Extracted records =

[START]

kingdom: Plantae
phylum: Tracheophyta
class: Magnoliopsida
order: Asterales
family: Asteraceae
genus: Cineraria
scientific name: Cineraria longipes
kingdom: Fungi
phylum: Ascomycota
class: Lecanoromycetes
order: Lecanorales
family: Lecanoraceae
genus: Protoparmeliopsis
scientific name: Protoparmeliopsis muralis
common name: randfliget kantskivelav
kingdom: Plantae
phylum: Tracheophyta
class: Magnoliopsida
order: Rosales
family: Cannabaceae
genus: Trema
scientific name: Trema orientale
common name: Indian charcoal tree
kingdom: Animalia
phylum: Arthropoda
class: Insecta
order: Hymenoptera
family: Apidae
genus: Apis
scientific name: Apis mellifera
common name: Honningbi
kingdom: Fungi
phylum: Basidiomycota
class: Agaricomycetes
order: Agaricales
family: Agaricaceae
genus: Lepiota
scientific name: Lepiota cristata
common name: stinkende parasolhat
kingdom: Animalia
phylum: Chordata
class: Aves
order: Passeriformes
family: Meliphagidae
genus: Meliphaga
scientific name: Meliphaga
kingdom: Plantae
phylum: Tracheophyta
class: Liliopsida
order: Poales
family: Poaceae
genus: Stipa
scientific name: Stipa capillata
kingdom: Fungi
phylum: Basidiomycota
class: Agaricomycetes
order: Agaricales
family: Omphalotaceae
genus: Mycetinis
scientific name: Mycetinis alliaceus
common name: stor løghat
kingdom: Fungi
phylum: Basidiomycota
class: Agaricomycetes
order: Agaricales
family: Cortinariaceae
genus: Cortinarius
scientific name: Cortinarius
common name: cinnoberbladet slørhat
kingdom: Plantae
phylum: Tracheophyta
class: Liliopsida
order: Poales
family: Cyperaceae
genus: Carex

[END]

Extract every line from the one containing "order: Lecanorales" down to the one containing "genus: Mycetinis", including both, and copy them without any changes.

order: Lecanorales
family: Lecanoraceae
genus: Protoparmeliopsis
scientific name: Protoparmeliopsis muralis
common name: randfliget kantskivelav
kingdom: Plantae
phylum: Tracheophyta
class: Magnoliopsida
order: Rosales
family: Cannabaceae
genus: Trema
scientific name: Trema orientale
common name: Indian charcoal tree
kingdom: Animalia
phylum: Arthropoda
class: Insecta
order: Hymenoptera
family: Apidae
genus: Apis
scientific name: Apis mellifera
common name: Honningbi
kingdom: Fungi
phylum: Basidiomycota
class: Agaricomycetes
order: Agaricales
family: Agaricaceae
genus: Lepiota
scientific name: Lepiota cristata
common name: stinkende parasolhat
kingdom: Animalia
phylum: Chordata
class: Aves
order: Passeriformes
family: Meliphagidae
genus: Meliphaga
scientific name: Meliphaga
kingdom: Plantae
phylum: Tracheophyta
class: Liliopsida
order: Poales
family: Poaceae
genus: Stipa
scientific name: Stipa capillata
kingdom: Fungi
phylum: Basidiomycota
class: Agaricomycetes
order: Agaricales
family: Omphalotaceae
genus: Mycetinis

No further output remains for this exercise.